Press Release | Chicago Reader
The Board of Directors of the Reader Institute for Community Journalism (RICJ), publisher of the Chicago Reader, announced that Tracy Baim would step down as president and editor at the end of 2022. Baim was hired in the fall of 2018 to save the legendary Reader newspaper – just two days before it was shut down by its then-owner, the Chicago Sun-Times.
The RICJ Board of Directors will engage a national firm to conduct public research beginning this month.
During his tenure, Baim ushered in a new era for the 51-year-old alternative newspaper, guiding the reader through the COVID-19 pandemic, leading the 50th anniversary and establishing the nonprofit Reader Institute for Community Journalism. . Baim brought both stability and innovation to The Reader, reviving the paper’s tradition of investigative journalism, expanding the diversity and reach of coverage, and forging new partnerships in the Chicago media landscape by helping to found the Chicago Independent. Media Alliance (CIMA).
“Tracy has been an incredible and tireless steward of RICJ and the Reader and a mainstay of local media in general,” said RICJ Board Chair Eileen Rhodes. “In addition to her four decades of media experience, her contributions to Chicago’s LBGTQ community are enormous: When Tracy joined the Reader in 2018, she had co-founded the LGBTQ+ newspaper Windy City Times in 1985, founded several other newspapers communities, authored or co-authored 12 books on LGBTQ+ history, and led or co-led numerous community initiatives, including the 2006 Gay Games and the 2013 Springfield March for Marriage Equality. received numerous accolades and awards for his journalism, political activism, and community service, including the Studs Terkel Award, induction into the Chicago LGBT Hall of Fame, Society of Professional Journalists Chicago Hall of Fame, and the NLGJA: The Association of LGBTQ Journalists Hall of Fame We thank her for her leadership, look forward to her continued support of the reader, and wish her well in his next role.

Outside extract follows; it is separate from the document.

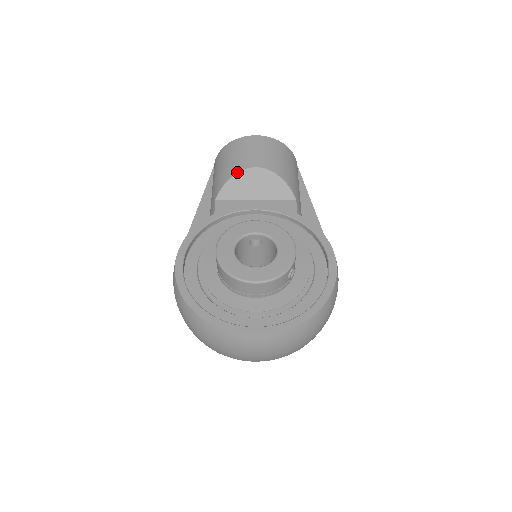
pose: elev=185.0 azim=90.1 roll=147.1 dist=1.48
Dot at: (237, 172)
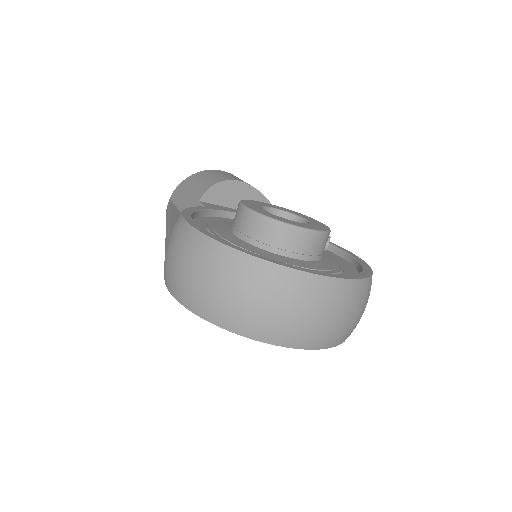
Dot at: (222, 181)
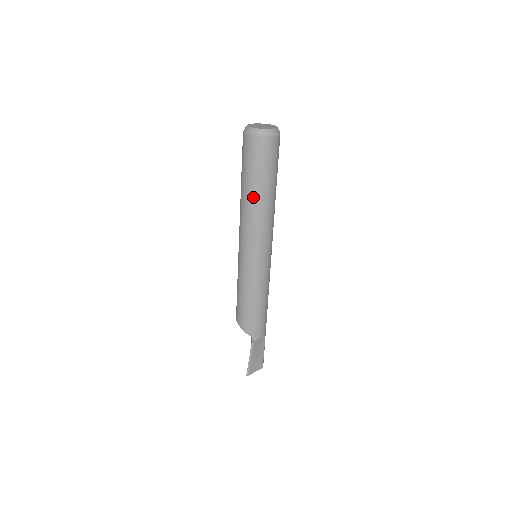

“After four intense years, the Reader is stronger and bigger than it has been in a decade, and it’s time to hand over the reins to a new CEO and publisher. I will continue to help the reader of all possible ways,” Baim said. “It has been the honor of my life to do this work. I believe the Reader is now strong enough to move into its next phase, with new leadership. The multi-year journey to nonprofit status, including a contest around ownership, has been a lot of work for me, but there’s still a lot to do. As I enter my 38th year in community media, I’m thrilled to get back to writing and improve the journalism ecosystem as a whole.
Among the highlights under the direction of Baim:
- Stabilize and increase the Reader’s annual budget: The Reader was singularly dependent on advertising revenue. Today, more than 35% of funds come from foundations, memberships, donors, events and other new sources of income.
- Reader journalists have won dozens of awards from local and national organizations, including the Society of Professional Journalists, the Chicago Journalists Association and the Association of Alternative Newsmedia.
- The Reader has significantly enhanced its digital presence with a new website and the launch of digital advertising tools and branded content. Digital downloads average 4,500 per issue and the website reaches over a million per month.
- 2018’s 17-reader squad included just one person of color and little other diversity; it’s now 38 people, with 38% people of color, 51% LGBTQ+, 54% identifying as female, 30% as male, 11% non-binary (11% chose not to answer on gender, some overlapping responses).
- The Reader increased its circulation from 50,000 to 60,000 and diversified its nearly 1,200 delivery locations to locations further south, southwest and west.
“As the first woman and first openly gay person to lead this award-winning 51-year-old newspaper as President, I am very excited about what comes next for RICJ and the Reader. The team running the Reader and the RICJ is amazing,” Baim said. “I’m confident that by working together with a new leader, they will take the Reader to even greater heights. Like any good relay runner, I’m ready with a firm hand to pass the baton to the next generation CEO and editor.